George Washington: The Forge of Experience, 1732-1775

By James Thomas Flexner | Go to book overview

CHAPTER
1
Birth of a Hero

IN 1657, the first Washington landed in Virginia. The Wild West was then on the Atlantic seaboard, and John Washington was a turbulent spirit well suited to so violent a world.

Revolution in England had spun off this adventurer whom birth had destined for gentility. Although George Washington himself was to remain ignorant of the transatlantic background of his family, 1 we know that the immigrant's father, the Reverend Lawrence Washington, had enjoyed a rich living in Essex until the Roundheads expelled him for drunkenness. Whether the misfortune was actually due to drink or, as defending High Churchmen insisted, to doctrine, the effect was the same. At the age of about eleven, John was plummeted from affluence to squalor. He completed his break with the gentlemanly life by going to sea, not in the navy but on a merchant vessel as mate and trader.
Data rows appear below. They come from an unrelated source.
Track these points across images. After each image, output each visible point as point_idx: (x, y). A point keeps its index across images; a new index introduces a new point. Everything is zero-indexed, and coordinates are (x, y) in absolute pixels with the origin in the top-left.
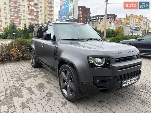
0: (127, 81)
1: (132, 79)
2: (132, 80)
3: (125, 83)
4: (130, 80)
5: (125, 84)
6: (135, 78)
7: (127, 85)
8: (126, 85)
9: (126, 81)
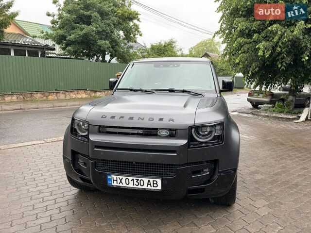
0: (121, 177)
1: (140, 179)
2: (138, 180)
3: (115, 179)
4: (131, 178)
5: (115, 182)
6: (151, 180)
7: (121, 185)
8: (118, 185)
9: (118, 177)
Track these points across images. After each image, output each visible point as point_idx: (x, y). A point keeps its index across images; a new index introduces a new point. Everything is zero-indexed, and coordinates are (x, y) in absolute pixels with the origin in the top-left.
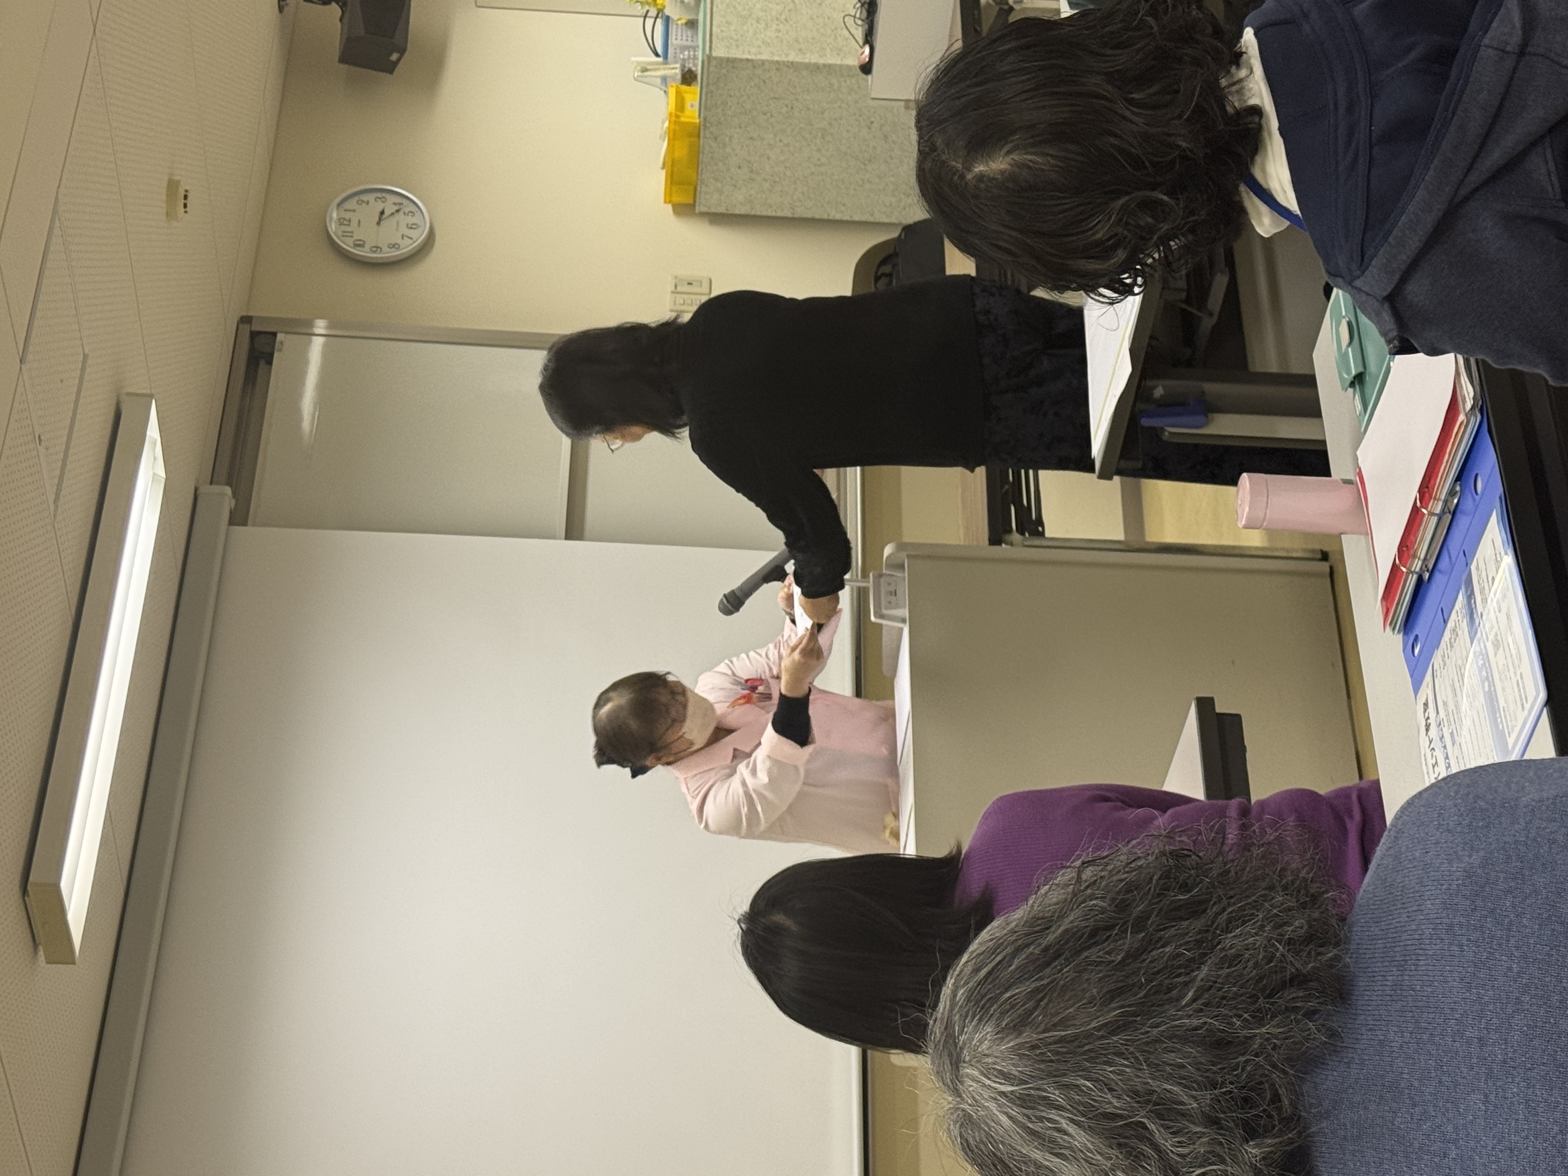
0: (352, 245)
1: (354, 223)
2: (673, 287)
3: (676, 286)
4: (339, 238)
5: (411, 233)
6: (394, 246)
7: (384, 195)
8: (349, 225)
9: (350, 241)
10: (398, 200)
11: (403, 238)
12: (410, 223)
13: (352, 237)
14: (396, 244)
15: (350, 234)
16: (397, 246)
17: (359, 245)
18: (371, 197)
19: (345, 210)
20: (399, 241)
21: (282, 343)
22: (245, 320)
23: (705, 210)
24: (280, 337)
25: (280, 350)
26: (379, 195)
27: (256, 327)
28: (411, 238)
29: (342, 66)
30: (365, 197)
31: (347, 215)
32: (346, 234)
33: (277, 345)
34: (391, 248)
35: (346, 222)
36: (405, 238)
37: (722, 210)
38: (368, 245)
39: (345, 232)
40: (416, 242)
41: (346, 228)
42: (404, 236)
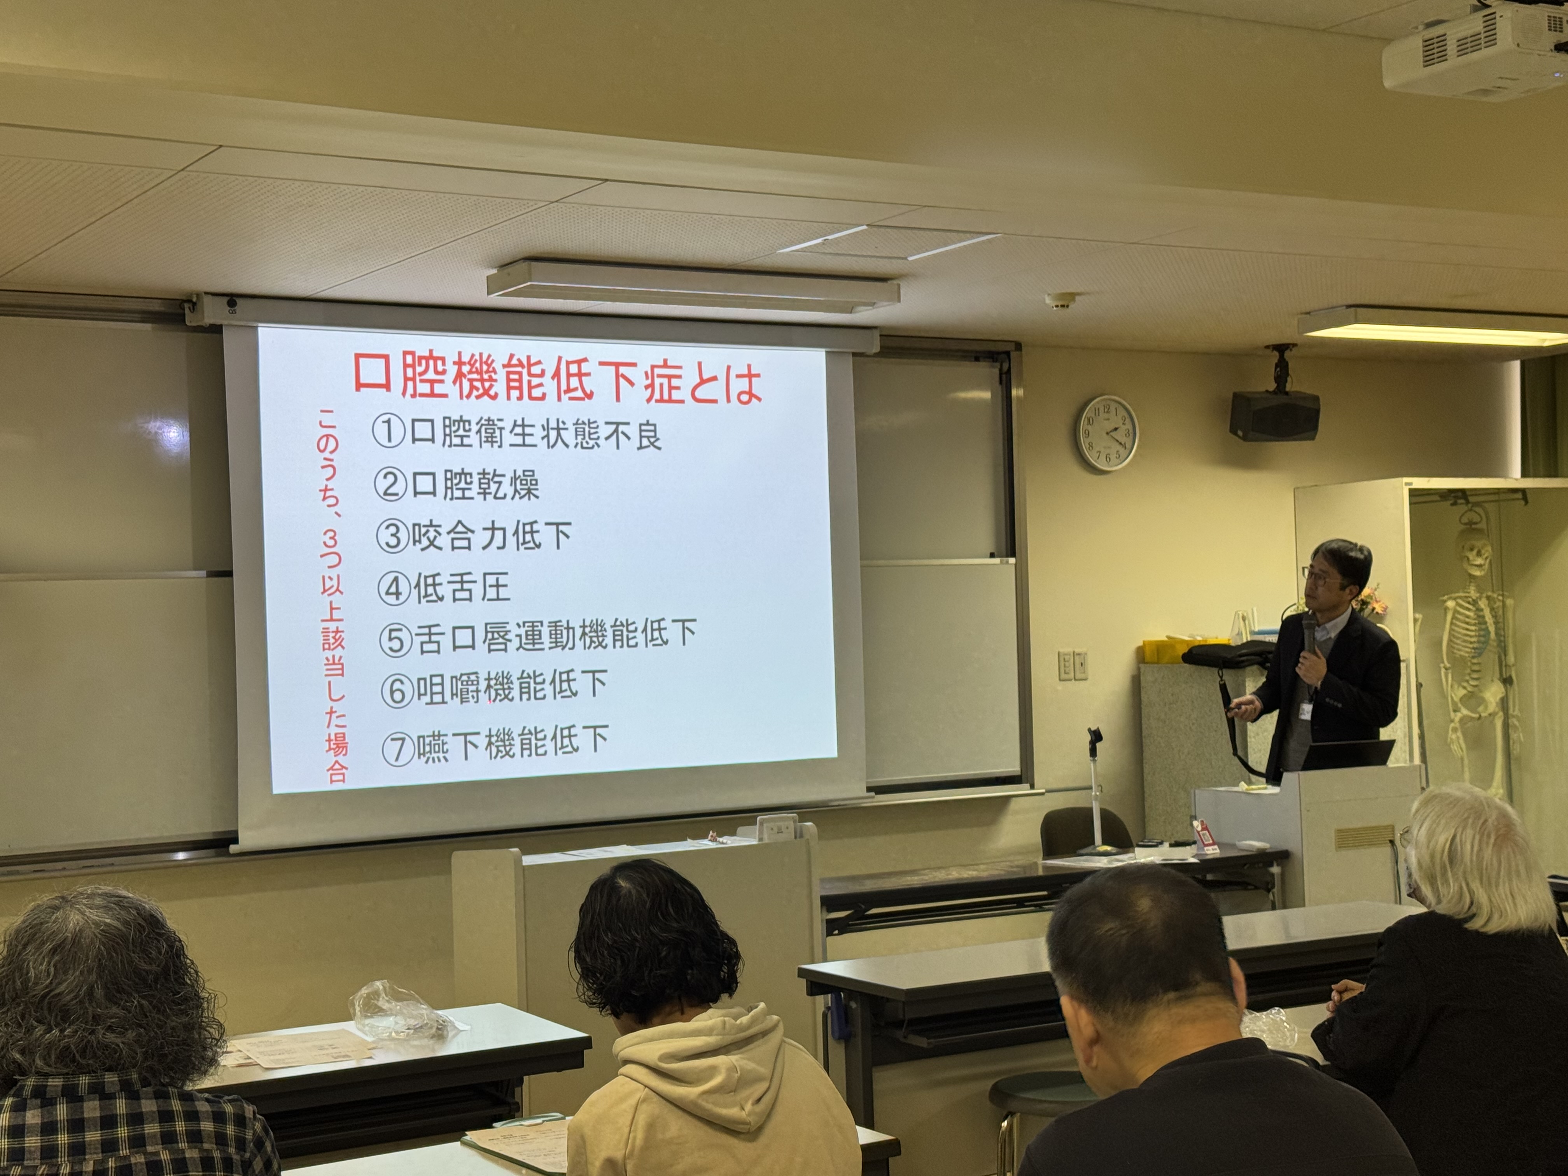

The chances of cargo carried him at the age of about twenty‐ five to Virginia, where he married Anne Pope, daughter of a prosperous father, and decided to stay. Sued by his captain, he accused the captain of having on the voyage over hanged a woman as a witch. However, John did not appear at the murder trial; he was, he explained, too busy baptizing his first son ( George Washington's grandfather).